## Record excerpts
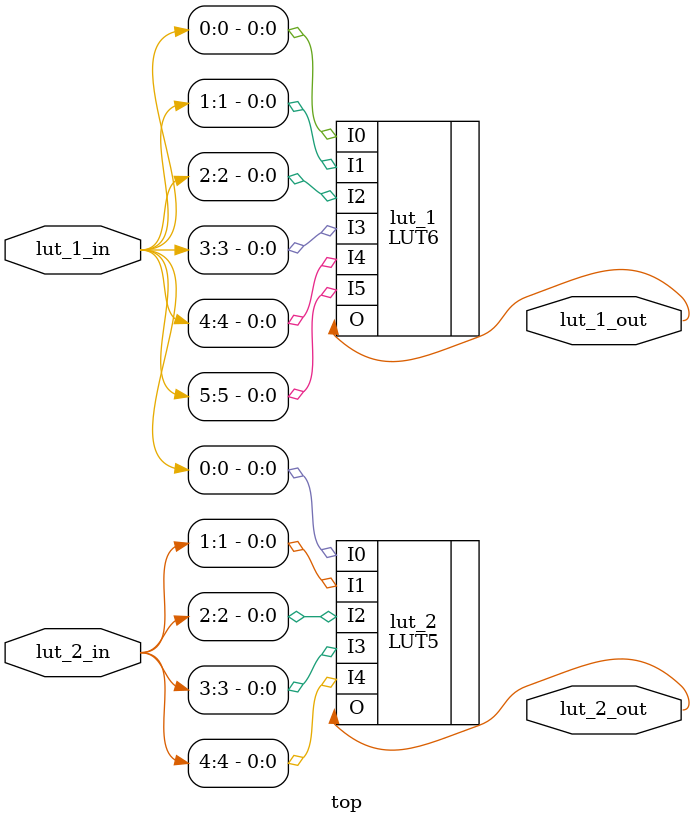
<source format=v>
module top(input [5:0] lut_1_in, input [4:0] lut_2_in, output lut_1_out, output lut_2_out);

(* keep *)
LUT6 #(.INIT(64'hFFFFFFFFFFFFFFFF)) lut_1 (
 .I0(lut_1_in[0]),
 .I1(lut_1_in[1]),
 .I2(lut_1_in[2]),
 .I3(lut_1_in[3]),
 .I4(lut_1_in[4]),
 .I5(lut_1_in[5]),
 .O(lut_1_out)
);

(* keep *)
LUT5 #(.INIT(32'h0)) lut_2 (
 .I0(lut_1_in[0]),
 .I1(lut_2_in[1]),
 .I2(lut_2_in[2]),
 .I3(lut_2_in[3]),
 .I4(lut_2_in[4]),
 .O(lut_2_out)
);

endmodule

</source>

* * *

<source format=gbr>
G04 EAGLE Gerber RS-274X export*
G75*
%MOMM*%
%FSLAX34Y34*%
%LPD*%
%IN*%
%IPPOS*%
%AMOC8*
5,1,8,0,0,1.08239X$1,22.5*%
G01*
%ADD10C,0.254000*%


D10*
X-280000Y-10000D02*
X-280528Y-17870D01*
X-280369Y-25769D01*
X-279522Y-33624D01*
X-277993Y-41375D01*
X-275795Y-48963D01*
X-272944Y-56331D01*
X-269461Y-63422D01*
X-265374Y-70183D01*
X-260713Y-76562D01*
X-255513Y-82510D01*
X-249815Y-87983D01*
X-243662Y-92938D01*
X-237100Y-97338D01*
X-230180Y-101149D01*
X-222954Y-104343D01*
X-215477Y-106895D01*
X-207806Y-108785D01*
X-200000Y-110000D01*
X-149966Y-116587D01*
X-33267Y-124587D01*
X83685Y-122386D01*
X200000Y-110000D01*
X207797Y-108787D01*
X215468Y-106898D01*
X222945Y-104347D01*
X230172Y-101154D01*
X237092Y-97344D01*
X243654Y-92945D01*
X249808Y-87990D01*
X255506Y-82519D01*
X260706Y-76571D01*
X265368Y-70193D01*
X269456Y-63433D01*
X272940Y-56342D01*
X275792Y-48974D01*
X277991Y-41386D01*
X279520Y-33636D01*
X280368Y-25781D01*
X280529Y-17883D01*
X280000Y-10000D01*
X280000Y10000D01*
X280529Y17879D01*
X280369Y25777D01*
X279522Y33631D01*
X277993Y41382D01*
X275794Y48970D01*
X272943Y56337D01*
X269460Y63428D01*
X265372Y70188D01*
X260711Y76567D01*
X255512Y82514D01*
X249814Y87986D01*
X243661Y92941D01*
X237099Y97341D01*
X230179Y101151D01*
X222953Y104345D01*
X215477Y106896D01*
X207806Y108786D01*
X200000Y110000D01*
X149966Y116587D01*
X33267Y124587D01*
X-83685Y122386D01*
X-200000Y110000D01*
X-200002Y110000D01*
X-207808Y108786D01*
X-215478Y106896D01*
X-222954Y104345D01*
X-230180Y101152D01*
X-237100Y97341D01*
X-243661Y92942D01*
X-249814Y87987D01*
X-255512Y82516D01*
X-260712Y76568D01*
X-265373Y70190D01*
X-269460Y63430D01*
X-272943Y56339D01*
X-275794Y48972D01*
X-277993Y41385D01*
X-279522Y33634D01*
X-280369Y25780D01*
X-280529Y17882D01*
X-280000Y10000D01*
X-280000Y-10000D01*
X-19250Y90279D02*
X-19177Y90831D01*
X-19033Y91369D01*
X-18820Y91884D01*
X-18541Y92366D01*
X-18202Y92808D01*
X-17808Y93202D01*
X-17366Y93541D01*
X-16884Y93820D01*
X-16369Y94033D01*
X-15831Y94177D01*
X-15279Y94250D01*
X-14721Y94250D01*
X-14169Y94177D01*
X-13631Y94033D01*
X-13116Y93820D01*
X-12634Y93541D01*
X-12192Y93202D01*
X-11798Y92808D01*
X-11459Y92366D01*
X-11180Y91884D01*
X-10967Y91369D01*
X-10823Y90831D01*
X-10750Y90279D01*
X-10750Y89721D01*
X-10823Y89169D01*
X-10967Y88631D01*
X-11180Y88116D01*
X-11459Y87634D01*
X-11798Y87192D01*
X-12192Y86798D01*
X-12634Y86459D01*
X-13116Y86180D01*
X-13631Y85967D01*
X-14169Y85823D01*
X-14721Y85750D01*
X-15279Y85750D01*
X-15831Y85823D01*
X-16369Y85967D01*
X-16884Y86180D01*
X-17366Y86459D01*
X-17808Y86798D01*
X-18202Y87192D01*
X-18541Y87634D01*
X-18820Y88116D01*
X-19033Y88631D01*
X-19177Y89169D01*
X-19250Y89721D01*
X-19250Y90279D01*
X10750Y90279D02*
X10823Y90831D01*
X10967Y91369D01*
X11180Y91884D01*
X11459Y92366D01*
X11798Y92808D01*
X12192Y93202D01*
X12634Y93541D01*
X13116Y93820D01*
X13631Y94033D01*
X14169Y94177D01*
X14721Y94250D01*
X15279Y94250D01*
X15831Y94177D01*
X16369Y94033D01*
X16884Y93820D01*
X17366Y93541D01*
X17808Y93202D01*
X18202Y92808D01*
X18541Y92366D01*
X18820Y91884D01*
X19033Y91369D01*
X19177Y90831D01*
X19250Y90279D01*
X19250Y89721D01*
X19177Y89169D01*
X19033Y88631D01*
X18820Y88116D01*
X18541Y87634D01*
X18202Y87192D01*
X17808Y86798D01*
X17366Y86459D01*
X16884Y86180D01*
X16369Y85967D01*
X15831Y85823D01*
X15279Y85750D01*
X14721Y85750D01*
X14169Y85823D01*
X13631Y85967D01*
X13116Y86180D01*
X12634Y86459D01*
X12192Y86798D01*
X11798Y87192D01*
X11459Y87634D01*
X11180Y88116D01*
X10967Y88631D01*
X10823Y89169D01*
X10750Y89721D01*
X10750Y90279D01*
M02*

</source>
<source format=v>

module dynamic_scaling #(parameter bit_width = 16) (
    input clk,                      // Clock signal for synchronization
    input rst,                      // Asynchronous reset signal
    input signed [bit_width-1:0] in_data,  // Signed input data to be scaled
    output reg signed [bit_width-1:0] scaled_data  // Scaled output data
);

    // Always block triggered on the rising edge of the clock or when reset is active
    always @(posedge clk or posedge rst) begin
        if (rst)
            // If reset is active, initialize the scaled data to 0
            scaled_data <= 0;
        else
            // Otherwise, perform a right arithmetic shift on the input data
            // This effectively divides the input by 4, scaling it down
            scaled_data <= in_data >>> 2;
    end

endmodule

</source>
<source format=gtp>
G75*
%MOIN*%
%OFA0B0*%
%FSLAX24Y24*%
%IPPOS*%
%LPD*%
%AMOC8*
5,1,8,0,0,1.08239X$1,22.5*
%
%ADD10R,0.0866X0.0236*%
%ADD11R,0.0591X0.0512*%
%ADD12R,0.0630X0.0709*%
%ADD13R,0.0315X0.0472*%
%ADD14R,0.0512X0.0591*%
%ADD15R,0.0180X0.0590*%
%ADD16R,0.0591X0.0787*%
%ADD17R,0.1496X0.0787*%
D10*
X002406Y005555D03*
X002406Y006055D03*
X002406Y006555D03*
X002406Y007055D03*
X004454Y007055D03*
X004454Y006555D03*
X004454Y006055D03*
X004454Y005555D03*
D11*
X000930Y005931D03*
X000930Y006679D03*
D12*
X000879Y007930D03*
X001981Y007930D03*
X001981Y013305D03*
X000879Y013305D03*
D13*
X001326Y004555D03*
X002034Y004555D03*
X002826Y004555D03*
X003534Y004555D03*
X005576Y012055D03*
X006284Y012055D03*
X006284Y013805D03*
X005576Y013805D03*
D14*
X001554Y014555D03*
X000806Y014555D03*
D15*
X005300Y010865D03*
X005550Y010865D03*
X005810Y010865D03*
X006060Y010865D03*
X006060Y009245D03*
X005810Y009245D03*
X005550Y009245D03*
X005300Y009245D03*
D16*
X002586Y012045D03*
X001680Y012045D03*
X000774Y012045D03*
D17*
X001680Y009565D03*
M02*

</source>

## What you need to do
Nothing but the lines above from the one containing "X-10750Y89721D01*" through the one containing "X11798Y92808D01*" should appear in the answer, each repeated exactly.

## Solution
X-10750Y89721D01*
X-10823Y89169D01*
X-10967Y88631D01*
X-11180Y88116D01*
X-11459Y87634D01*
X-11798Y87192D01*
X-12192Y86798D01*
X-12634Y86459D01*
X-13116Y86180D01*
X-13631Y85967D01*
X-14169Y85823D01*
X-14721Y85750D01*
X-15279Y85750D01*
X-15831Y85823D01*
X-16369Y85967D01*
X-16884Y86180D01*
X-17366Y86459D01*
X-17808Y86798D01*
X-18202Y87192D01*
X-18541Y87634D01*
X-18820Y88116D01*
X-19033Y88631D01*
X-19177Y89169D01*
X-19250Y89721D01*
X-19250Y90279D01*
X10750Y90279D02*
X10823Y90831D01*
X10967Y91369D01*
X11180Y91884D01*
X11459Y92366D01*
X11798Y92808D01*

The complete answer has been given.